Calls for the suspension of the US-EU Privacy Shield regime have reached new volumes with the Civil Liberties Committee stating that the US should comply with its current obligations under the Privacy Shield programme by 1 September 2018 or the raft of companies which have self-certified under Privacy Shield will be prevented from using the scheme as a means to transfer personal data from the EU to the US.
With model clauses being challenged in the EU courts by Max Schrems and the ICO stating that the time period to get BCRs in place is currently upwards of 12 months, the options for personal data transfers are becoming more and more limited. This will push many organisations to rely on derogations to the GDPR restrictions on transfers outside of the EEA. However, guidance from the European Data Protection Board states that transfers under Article 49 derogations should not be regular transfers and "would occur outside the regular course of actions, for example, under random, unknown circumstances and within arbitrary time intervals." Accordingly, not a basis on which "business as usual" can be conducted.
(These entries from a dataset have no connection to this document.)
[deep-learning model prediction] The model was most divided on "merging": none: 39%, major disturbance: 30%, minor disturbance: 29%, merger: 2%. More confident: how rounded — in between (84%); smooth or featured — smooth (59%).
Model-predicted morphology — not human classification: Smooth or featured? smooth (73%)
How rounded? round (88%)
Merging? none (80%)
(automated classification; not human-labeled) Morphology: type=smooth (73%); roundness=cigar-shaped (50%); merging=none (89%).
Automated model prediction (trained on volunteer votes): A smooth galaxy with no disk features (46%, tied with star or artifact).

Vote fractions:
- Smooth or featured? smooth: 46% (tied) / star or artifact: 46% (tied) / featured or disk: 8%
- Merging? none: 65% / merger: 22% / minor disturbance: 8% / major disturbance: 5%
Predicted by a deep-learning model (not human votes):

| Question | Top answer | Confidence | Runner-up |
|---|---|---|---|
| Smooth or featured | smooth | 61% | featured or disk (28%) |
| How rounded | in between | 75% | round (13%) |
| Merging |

If the Commission does indeed follow the Civil Liberties Committee's recommendations and the US does not comply by any proposed deadline, it may well be that organisations are forced into a last resort scenario with very few options to maintain the cross-Atlantic data flow on which so many companies are heavily reliant. We wait to hear more from the Commission and hope that no snap decisions are made; especially at a time when companies are still getting to grips with their general GDPR compliance.
The Civil Liberties Committee calls on the Commission to suspend the EU-US Privacy Shield since it fails to provide enough data protection for EU citizens. The data exchange deal should be suspended unless the US complies with it by 1 September 2018, say MEPs, adding that the deal should remain suspended until the US authorities comply with its terms in full.